By: Carl E. Hartley, Esq.
Baker Donelson Bearman Caldwell & Berkowitz, PC
Manufacturing is a primary driver of our economic growth. As such, those businesses involved with fabricating, processing, converting and producing goods in today’s marketplace must be ever-vigilant regarding new laws that could impact such growth, whether positively or negatively. New tax laws are no exception to such vigilance.
Tennessee’s 2015 Legislative Session resulted in a large number of tax and related initiatives being enacted. Of particular note are certain tax provisions within both (i) 2015 Public Chapter No. 514 (the Administration’s Revenue Modernization Act, herein “RMA”) and (ii) 2015 Public Chapter 504 (a tax initiative from the Administration’s Department of Economic & Community Development, herein “ECD Initiative”). Those tax provisions potentially relevant to manufacturers which are found within the RMA, the ECD Initiative as well as within certain other tax laws enacted in 2015 are summarized below together with some brief comments.
New Tennessee Tax Laws of Potential Interest to Manufacturers
1. Sales/Use Taxes – R&D Recognized as Industrial Machinery. Pursuant to Section 17 of the ECD Initiative, the industrial machinery exemption is expanded to include machinery, apparatus and equipment, with all associated parts, appurtenances, and accessories, and any necessary repair or taxable installation labor therefor, that is necessary to and primarily for “the purpose of research and development.” Comments: While this new exemption could be particularly beneficial to certain manufacturers, there are some open issues to address.
• The term “research and development” is not defined in the ECD Initiative, and it is uncertain at present as to whether the Tennessee Department of Revenue (Department) will follow federal guidance or otherwise in regard to interpreting such term;
• It is also uncertain at present as to whether the Department will require an amendment to existing industrial machinery applications on file with the Department so as to include (where appropriate) research and development, or create a new form application solely for such equipment, or issue other guidance with respect to claiming this exemption for research and development; and
• Section 22 of the ECD Initiative states that such act “shall take effect July 1, 2015, the public welfare requiring it, and shall apply to tax years ending on or after July 1, 2015.” This raises the question as to whether the exemption for research and development applies just to acquisitions after July 1, 2015, or would include earlier acquisitions which were still made during a tax year ending on or after July 1, 2015.

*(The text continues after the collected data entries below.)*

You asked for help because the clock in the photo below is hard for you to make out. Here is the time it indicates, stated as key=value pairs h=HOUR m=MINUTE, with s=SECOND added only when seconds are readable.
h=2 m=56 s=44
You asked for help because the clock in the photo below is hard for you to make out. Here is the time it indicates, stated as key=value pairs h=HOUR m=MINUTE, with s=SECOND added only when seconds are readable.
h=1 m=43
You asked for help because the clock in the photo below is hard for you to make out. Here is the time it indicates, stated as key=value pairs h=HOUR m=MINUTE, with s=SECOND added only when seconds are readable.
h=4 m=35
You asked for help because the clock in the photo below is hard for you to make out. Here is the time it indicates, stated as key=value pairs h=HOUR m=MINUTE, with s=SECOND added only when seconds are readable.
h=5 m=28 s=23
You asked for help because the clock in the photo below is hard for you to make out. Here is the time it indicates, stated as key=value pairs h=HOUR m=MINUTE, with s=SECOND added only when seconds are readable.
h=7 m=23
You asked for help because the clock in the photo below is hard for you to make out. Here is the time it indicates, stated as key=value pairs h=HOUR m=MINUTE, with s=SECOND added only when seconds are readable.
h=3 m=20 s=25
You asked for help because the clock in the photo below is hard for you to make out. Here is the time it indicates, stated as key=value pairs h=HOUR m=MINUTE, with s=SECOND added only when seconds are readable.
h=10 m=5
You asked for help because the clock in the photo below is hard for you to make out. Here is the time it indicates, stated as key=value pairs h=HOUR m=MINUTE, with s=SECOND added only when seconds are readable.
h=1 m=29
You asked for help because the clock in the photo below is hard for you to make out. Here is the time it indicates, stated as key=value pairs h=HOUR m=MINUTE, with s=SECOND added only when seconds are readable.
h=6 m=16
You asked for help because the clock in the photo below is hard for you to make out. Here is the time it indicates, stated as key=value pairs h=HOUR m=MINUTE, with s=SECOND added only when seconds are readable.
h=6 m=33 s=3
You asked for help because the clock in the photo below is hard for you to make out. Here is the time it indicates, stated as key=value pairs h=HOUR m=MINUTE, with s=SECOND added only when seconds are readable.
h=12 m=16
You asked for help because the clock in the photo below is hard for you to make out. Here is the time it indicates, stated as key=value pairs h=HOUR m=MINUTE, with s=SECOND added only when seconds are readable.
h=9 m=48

Pursuant to recent communiques with the Department, the Department may address some of the foregoing questions in the coming weeks.
2. Sales/Use Taxes – Co-Generation Equipment Considered as Industrial Machinery. Pursuant to 2015 Public Chapter No. 420, effective July 1, 2015, the industrial machinery exemption will include co-generation equipment that is purchased or leased by a qualified manufacturing facility and that is used for generating, producing and distributing utility service directly to the qualified manufacturing facility. The term “qualified manufacturing facility” is defined to mean a facility that is located within a nonattainment area, as designated by the Environmental Protection Agency, in a county having a certain population and where the facility significantly reduces pollution particulate matter and where a capital investment has been made exceeding $30 million. This new provision is scheduled to sunset on December 31, 2016. Comments: The county population requirements are not less than 48,500 nor more than 48,600
according to the 2010 federal census or any subsequent federal census – which appears to currently limit the exemption to those qualified manufacturing facilities within Loudon County, Tennessee.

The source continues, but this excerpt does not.